The US Food and Drug Administration has approved this year’s seasonal influenza vaccines that include new strains of the virus likely to cause the flu in the US during the 2008–2009 season.

The US Food and Drug Administration has approved this year’s seasonal influenza vaccines that include new strains of the virus likely to cause the flu in the US during the 2008–2009 season.

The six vaccines and their manufacturers are: CSL Limited, Afluria; GlaxoSmithKline Biologicals, Fluarix; ID Biomedical Corporation of Quebec, FluLaval; MedImmune Vaccines Inc., FluMist; Novartis Vaccines and Diagnostics Limited, Fluvirin; and Sanofi Pasteur Inc., Fluzone.

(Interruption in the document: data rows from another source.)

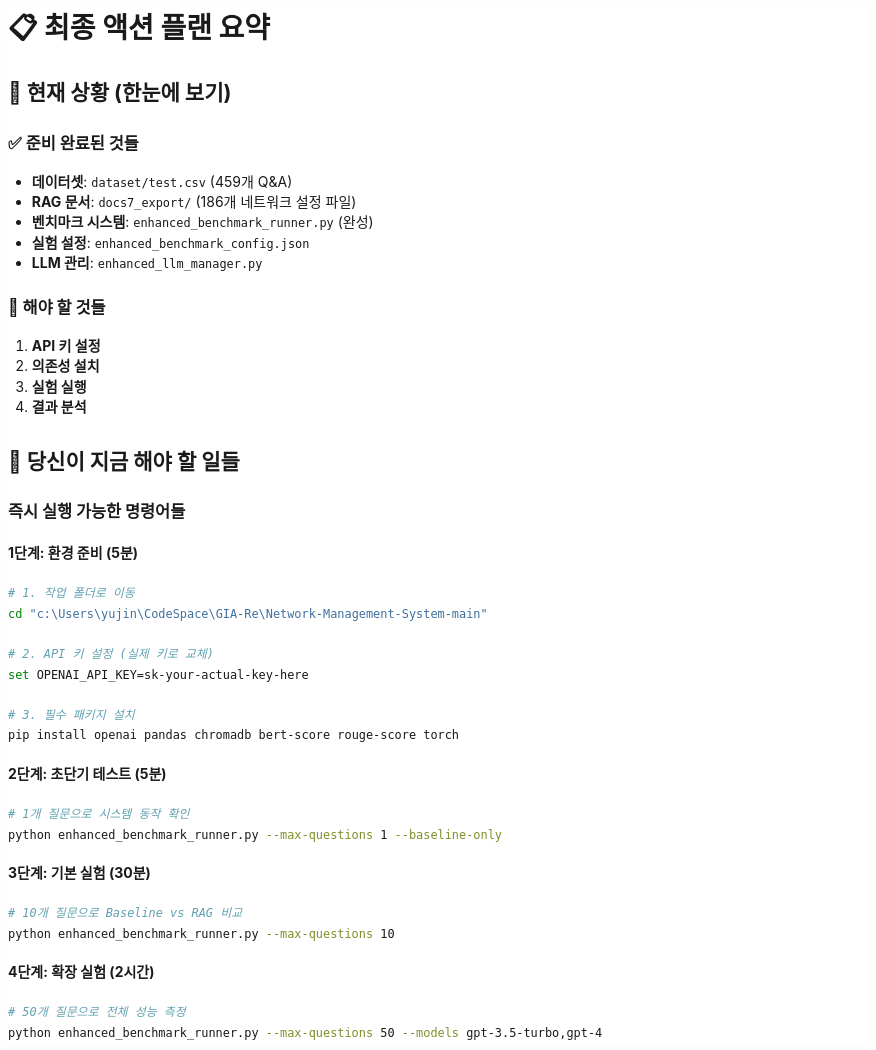 # 📋 최종 액션 플랜 요약

## 🎯 현재 상황 (한눈에 보기)

### ✅ 준비 완료된 것들
- **데이터셋**: `dataset/test.csv` (459개 Q&A)
- **RAG 문서**: `docs7_export/` (186개 네트워크 설정 파일)  
- **벤치마크 시스템**: `enhanced_benchmark_runner.py` (완성)
- **실험 설정**: `enhanced_benchmark_config.json`
- **LLM 관리**: `enhanced_llm_manager.py`

### 🔧 해야 할 것들
1. **API 키 설정**
2. **의존성 설치** 
3. **실험 실행**
4. **결과 분석**

## 🚀 당신이 지금 해야 할 일들

### 즉시 실행 가능한 명령어들

#### 1단계: 환경 준비 (5분)
```bash
# 1. 작업 폴더로 이동
cd "c:\Users\yujin\CodeSpace\GIA-Re\Network-Management-System-main"

# 2. API 키 설정 (실제 키로 교체)
set OPENAI_API_KEY=sk-your-actual-key-here

# 3. 필수 패키지 설치
pip install openai pandas chromadb bert-score rouge-score torch
```

#### 2단계: 초단기 테스트 (5분)
```bash
# 1개 질문으로 시스템 동작 확인
python enhanced_benchmark_runner.py --max-questions 1 --baseline-only
```

#### 3단계: 기본 실험 (30분)
```bash
# 10개 질문으로 Baseline vs RAG 비교
python enhanced_benchmark_runner.py --max-questions 10
```

#### 4단계: 확장 실험 (2시간)
```bash
# 50개 질문으로 전체 성능 측정
python enhanced_benchmark_runner.py --max-questions 50 --models gpt-3.5-turbo,gpt-4
```
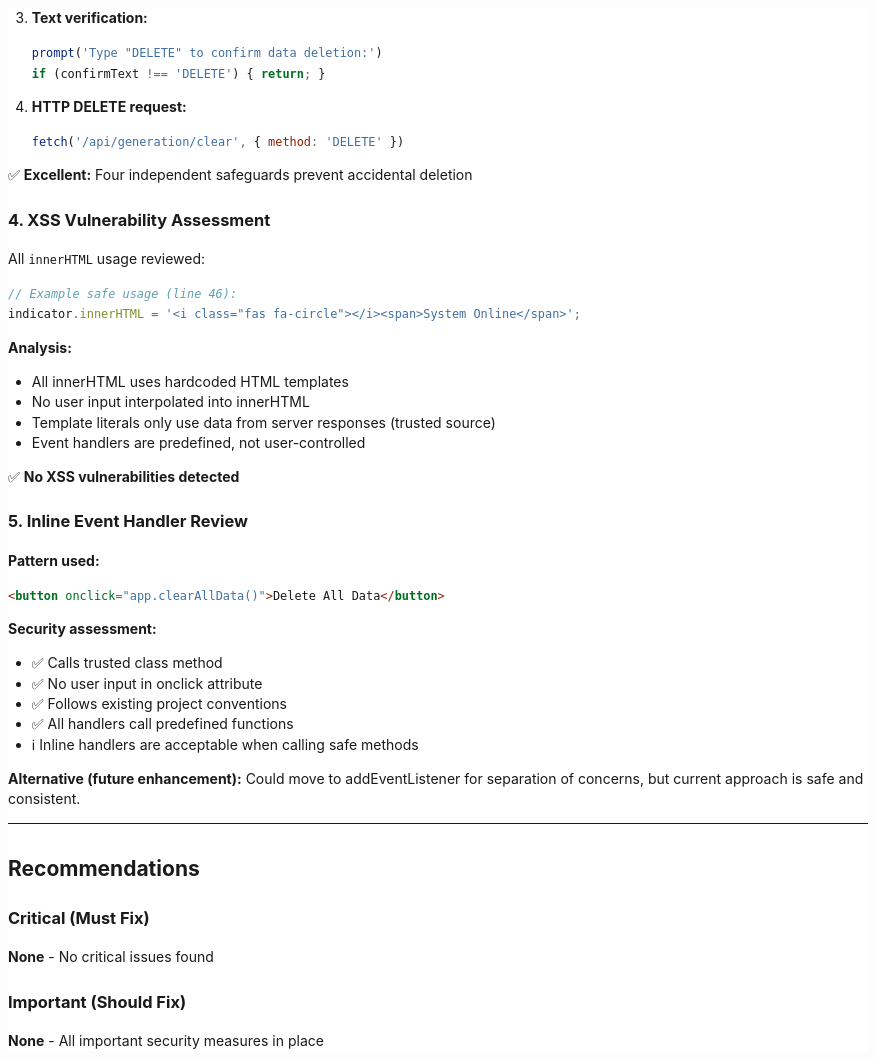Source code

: 3. **Text verification:**
   ```javascript
   prompt('Type "DELETE" to confirm data deletion:')
   if (confirmText !== 'DELETE') { return; }
   ```

4. **HTTP DELETE request:**
   ```javascript
   fetch('/api/generation/clear', { method: 'DELETE' })
   ```

✅ **Excellent:** Four independent safeguards prevent accidental deletion

### 4. XSS Vulnerability Assessment

All `innerHTML` usage reviewed:

```javascript
// Example safe usage (line 46):
indicator.innerHTML = '<i class="fas fa-circle"></i><span>System Online</span>';
```

**Analysis:**
- All innerHTML uses hardcoded HTML templates
- No user input interpolated into innerHTML
- Template literals only use data from server responses (trusted source)
- Event handlers are predefined, not user-controlled

✅ **No XSS vulnerabilities detected**

### 5. Inline Event Handler Review

**Pattern used:**
```html
<button onclick="app.clearAllData()">Delete All Data</button>
```

**Security assessment:**
- ✅ Calls trusted class method
- ✅ No user input in onclick attribute
- ✅ Follows existing project conventions
- ✅ All handlers call predefined functions
- ℹ️ Inline handlers are acceptable when calling safe methods

**Alternative (future enhancement):**
Could move to addEventListener for separation of concerns, but current approach is safe and consistent.

---

## Recommendations

### Critical (Must Fix)
**None** - No critical issues found

### Important (Should Fix)
**None** - All important security measures in place
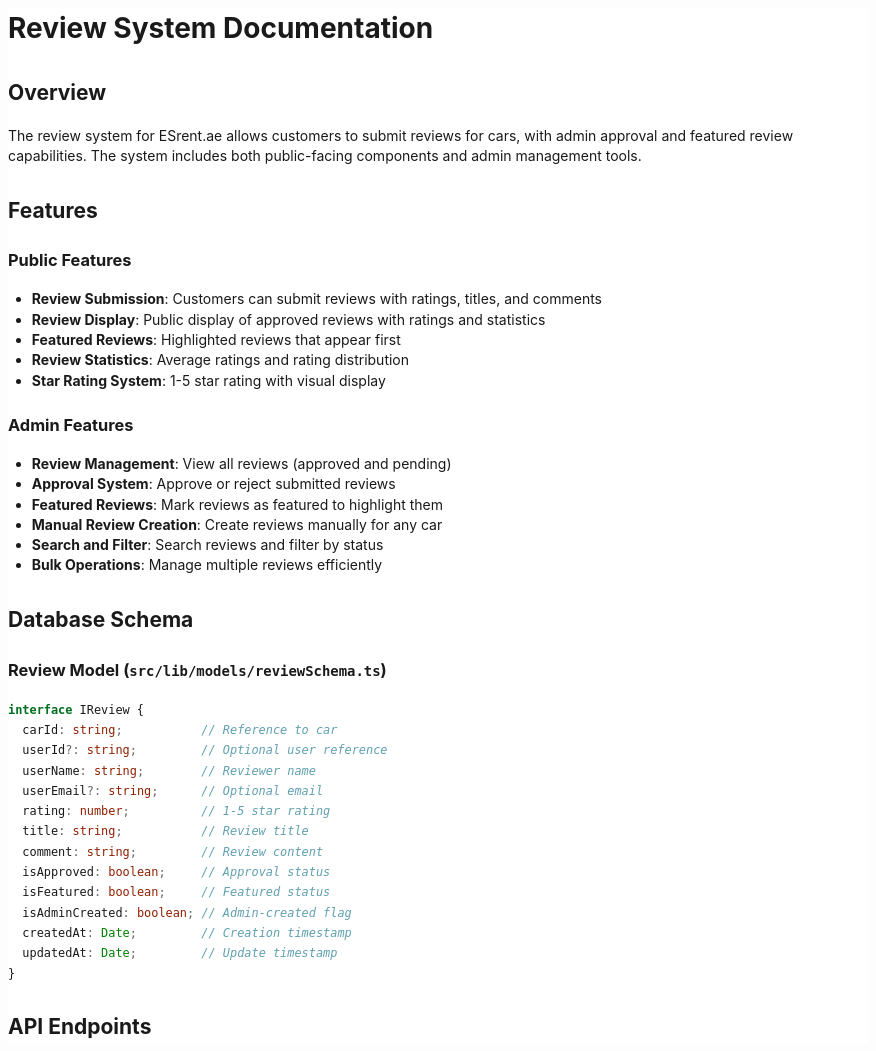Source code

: # Review System Documentation

## Overview

The review system for ESrent.ae allows customers to submit reviews for cars, with admin approval and featured review capabilities. The system includes both public-facing components and admin management tools.

## Features

### Public Features
- **Review Submission**: Customers can submit reviews with ratings, titles, and comments
- **Review Display**: Public display of approved reviews with ratings and statistics
- **Featured Reviews**: Highlighted reviews that appear first
- **Review Statistics**: Average ratings and rating distribution
- **Star Rating System**: 1-5 star rating with visual display

### Admin Features
- **Review Management**: View all reviews (approved and pending)
- **Approval System**: Approve or reject submitted reviews
- **Featured Reviews**: Mark reviews as featured to highlight them
- **Manual Review Creation**: Create reviews manually for any car
- **Search and Filter**: Search reviews and filter by status
- **Bulk Operations**: Manage multiple reviews efficiently

## Database Schema

### Review Model (`src/lib/models/reviewSchema.ts`)

```typescript
interface IReview {
  carId: string;           // Reference to car
  userId?: string;         // Optional user reference
  userName: string;        // Reviewer name
  userEmail?: string;      // Optional email
  rating: number;          // 1-5 star rating
  title: string;           // Review title
  comment: string;         // Review content
  isApproved: boolean;     // Approval status
  isFeatured: boolean;     // Featured status
  isAdminCreated: boolean; // Admin-created flag
  createdAt: Date;         // Creation timestamp
  updatedAt: Date;         // Update timestamp
}
```

## API Endpoints
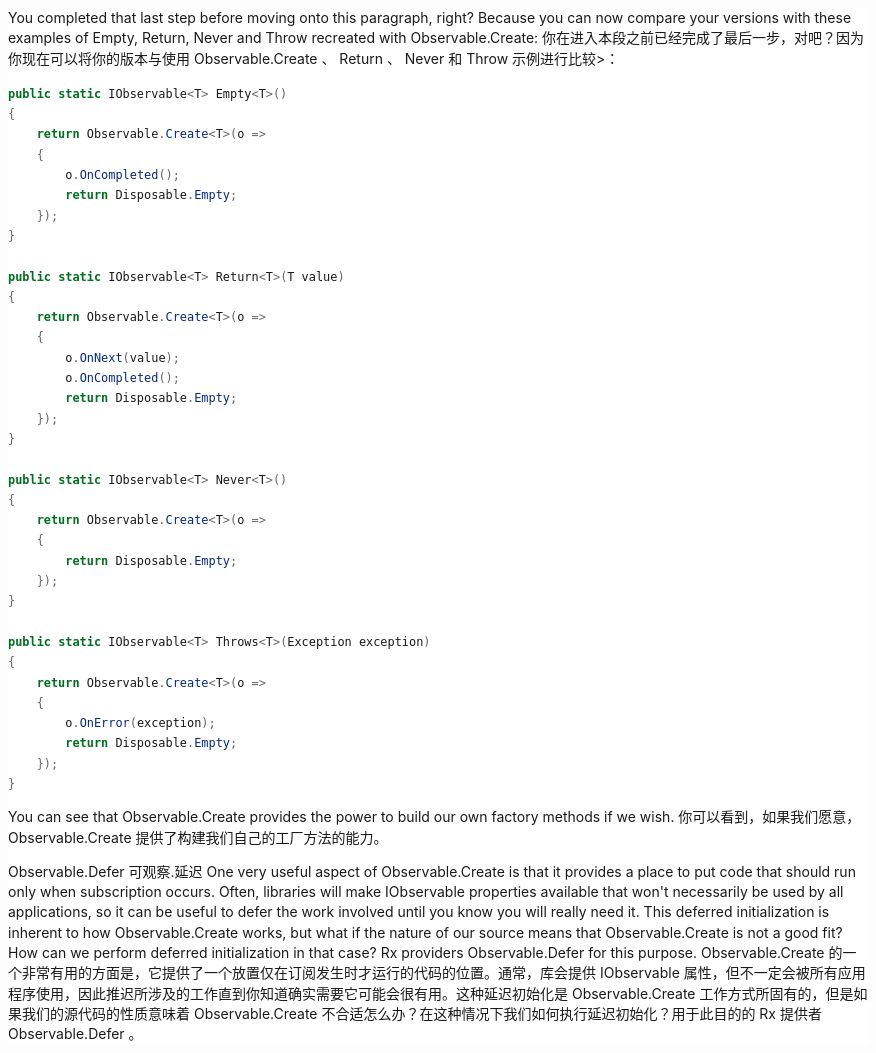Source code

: You completed that last step before moving onto this paragraph, right? Because you can now compare your versions with these examples of Empty, Return, Never and Throw recreated with Observable.Create:
你在进入本段之前已经完成了最后一步，对吧？因为你现在可以将你的版本与使用 Observable.Create 、 Return 、 Never 和 Throw 示例进行比较>：

```C#
public static IObservable<T> Empty<T>()
{
    return Observable.Create<T>(o =>
    {
        o.OnCompleted();
        return Disposable.Empty;
    });
}

public static IObservable<T> Return<T>(T value)
{
    return Observable.Create<T>(o =>
    {
        o.OnNext(value);
        o.OnCompleted();
        return Disposable.Empty;
    });
}

public static IObservable<T> Never<T>()
{
    return Observable.Create<T>(o =>
    {
        return Disposable.Empty;
    });
}

public static IObservable<T> Throws<T>(Exception exception)
{
    return Observable.Create<T>(o =>
    {
        o.OnError(exception);
        return Disposable.Empty;
    });
}
```

You can see that Observable.Create provides the power to build our own factory methods if we wish.
你可以看到，如果我们愿意， Observable.Create 提供了构建我们自己的工厂方法的能力。

Observable.Defer 可观察.延迟
One very useful aspect of Observable.Create is that it provides a place to put code that should run only when subscription occurs. Often, libraries will make IObservable<T> properties available that won't necessarily be used by all applications, so it can be useful to defer the work involved until you know you will really need it. This deferred initialization is inherent to how Observable.Create works, but what if the nature of our source means that Observable.Create is not a good fit? How can we perform deferred initialization in that case? Rx providers Observable.Defer for this purpose.
Observable.Create 的一个非常有用的方面是，它提供了一个放置仅在订阅发生时才运行的代码的位置。通常，库会提供 IObservable<T> 属性，但不一定会被所有应用程序使用，因此推迟所涉及的工作直到你知道确实需要它可能会很有用。这种延迟初始化是 Observable.Create 工作方式所固有的，但是如果我们的源代码的性质意味着 Observable.Create 不合适怎么办？在这种情况下我们如何执行延迟初始化？用于此目的的 Rx 提供者 Observable.Defer 。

This season’s vaccines contain three strains of the influenza virus that disease experts expect to be the most likely cause of the flu in the US. The FDA changed all three strains for this year’s influenza vaccine-an unusual occurrence, because usually only one or two strains are updated from year to year. Of note, two of the three strains recommended for the US this year are now in use for the southern hemisphere’s 2008 influenza season, which is currently underway.

Every season’s vaccines are modified to reflect the virus strains most likely to be circulating. Each year, experts from the FDA, World Health Organization, US Centers for Disease Control and Prevention (CDC), and other institutions study virus samples and patterns collected throughout the year from around the world in an effort to identify strains that may cause the most illness in the upcoming season. Based on those forecasts, the FDA decides each February on the three strains that manufacturers should include in their vaccines for the US population. This decision is made early in the year so that manufacturers have enough time to produce the new vaccines.

Approval information and specific indications can be found on the FDA’s web site.